The immediate difference you can see here is that the Golden Butterfly Portfolio has a heavier weightage on gold and stocks with a particular emphasis on Small Cap (which arguably beats Large Cap historically). This pushes the portfolio to achieve better returns during economic growth periods, which may suit certain investors if they believe the economy is growing and like to capitalise on the growth. Hence, the Golden Butterfly Portfolio differs from the All Weather Portfolio in the sense that it favours the economic growth period more as compared to other economic environments.

How does it perform relative to S&P 500 in the same period then?
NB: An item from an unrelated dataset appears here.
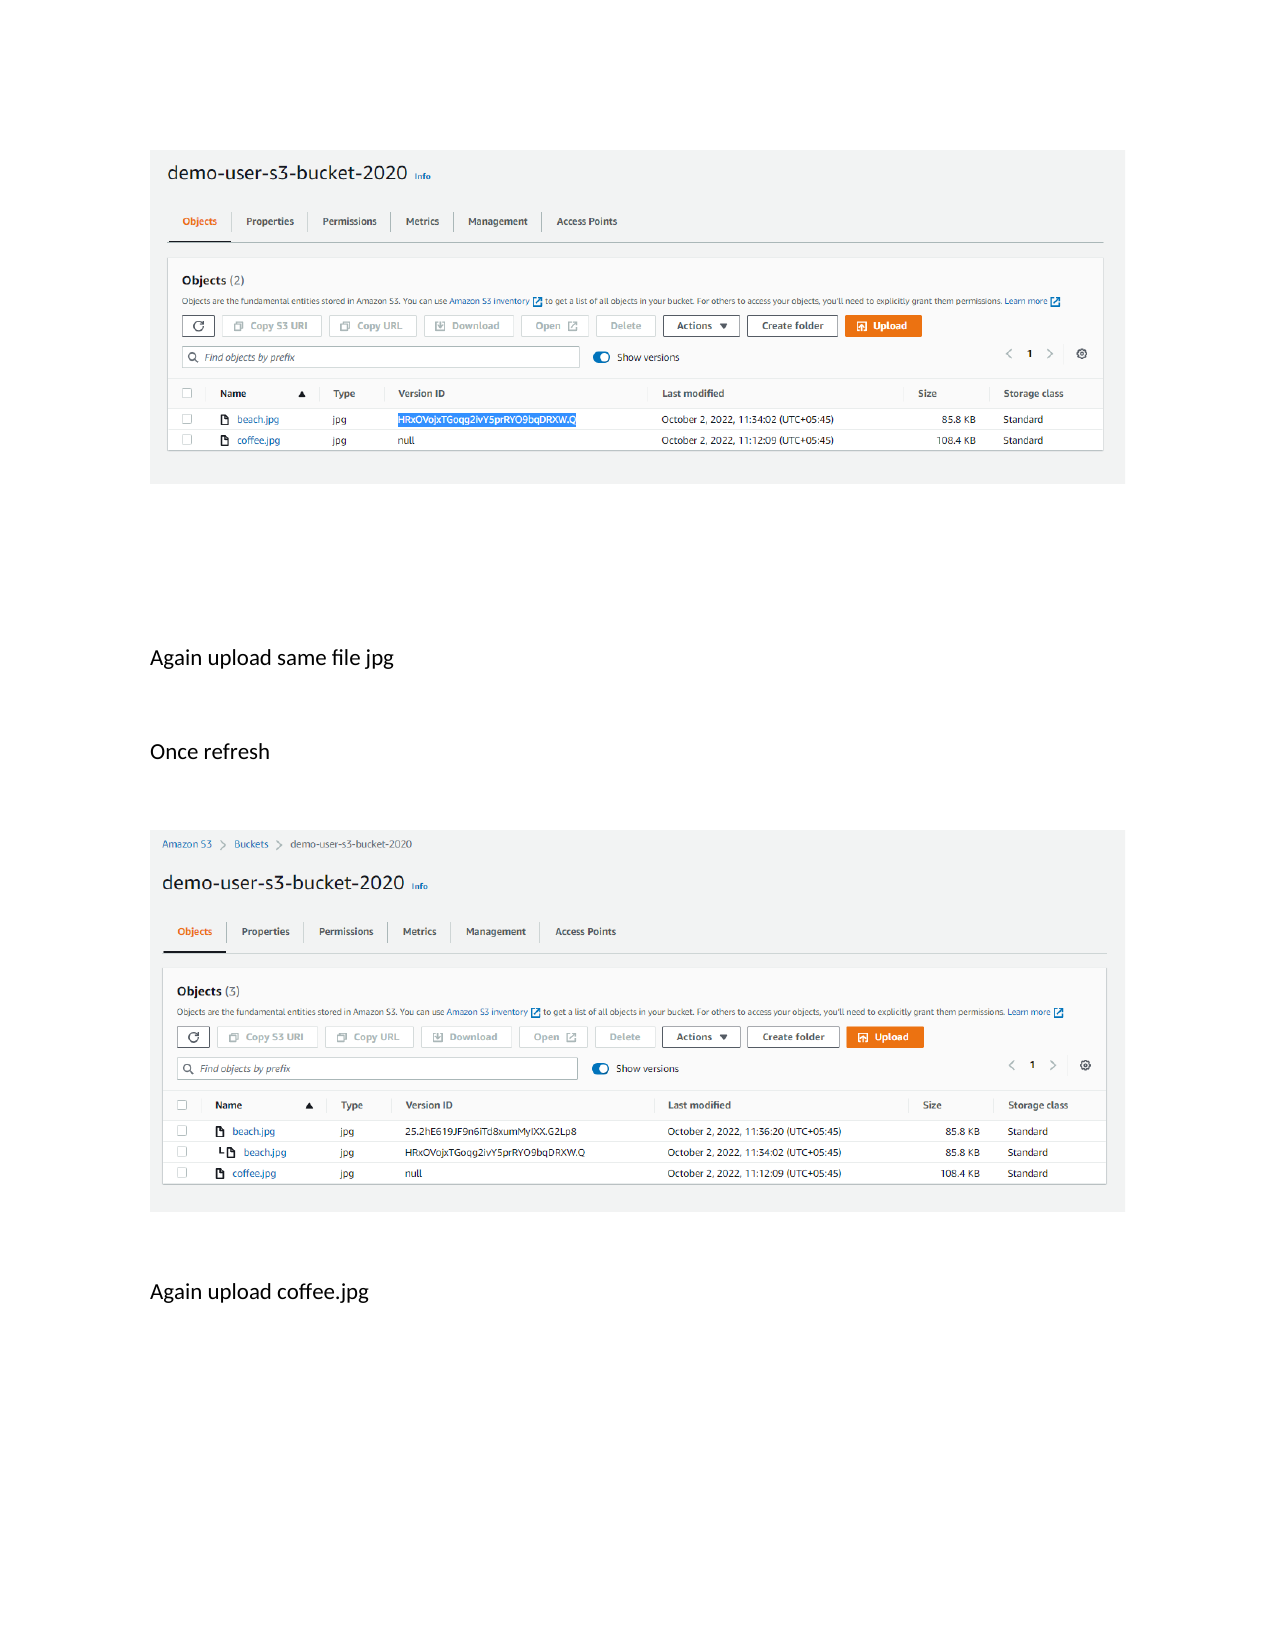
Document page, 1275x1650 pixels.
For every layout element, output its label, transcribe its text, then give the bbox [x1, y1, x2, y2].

Here are the results.

Portfolio 1- represents the Golden Butterfly Portfolio (VTI, VGLT, VGBR, IAU, VGSH as representations of individual components) (Source: Portfolio Visualizer)

Similar to the All Weather Portfolio, the Golden Butterfly Portfolio has a lower CAGR but a lesser max drawdown and higher Sharpe Ratio as compared to Vanguard 500 Index. Also, the Golden Butterfly Portfolio has hardly a dent as compared to the Vanguard 500 Index during the sharp drop in stock market during March this year, just like the All Weather Portfolio.

As compared to the All Weather Portfolio, here is how it stands.

CAGR: 7.54% (AWP), 6.83% (GBP)

Max drawdown: -6.13% (AWP), -7.15% (GBP)

Sharpe ratio: 1.24 (AWP), 0.94 (GBP)

In this comparison, the All Weather portfolio edges out.


The above portfolios are two examples of recession proof portfolios which you might like to take a closer look as most of the countries in the world looks into entering a possible multi-years recession. There are several more of such portfolios (eg. Permanent Portfolio and Ivy Portfolio which are worth a look too if you are interested to discover more of such all economic climate portfolios.

With suitable tweaks in the choice of ETFs and inclusion/adjustment of risk parities in these textbook portfolios , you might be looking at creating your own version of recession proof portfolio that is suitable for your risk appetite and be on your way to emerging unscathed in the next economic downturn.

More on such topics will be discussed in upcoming blog posts.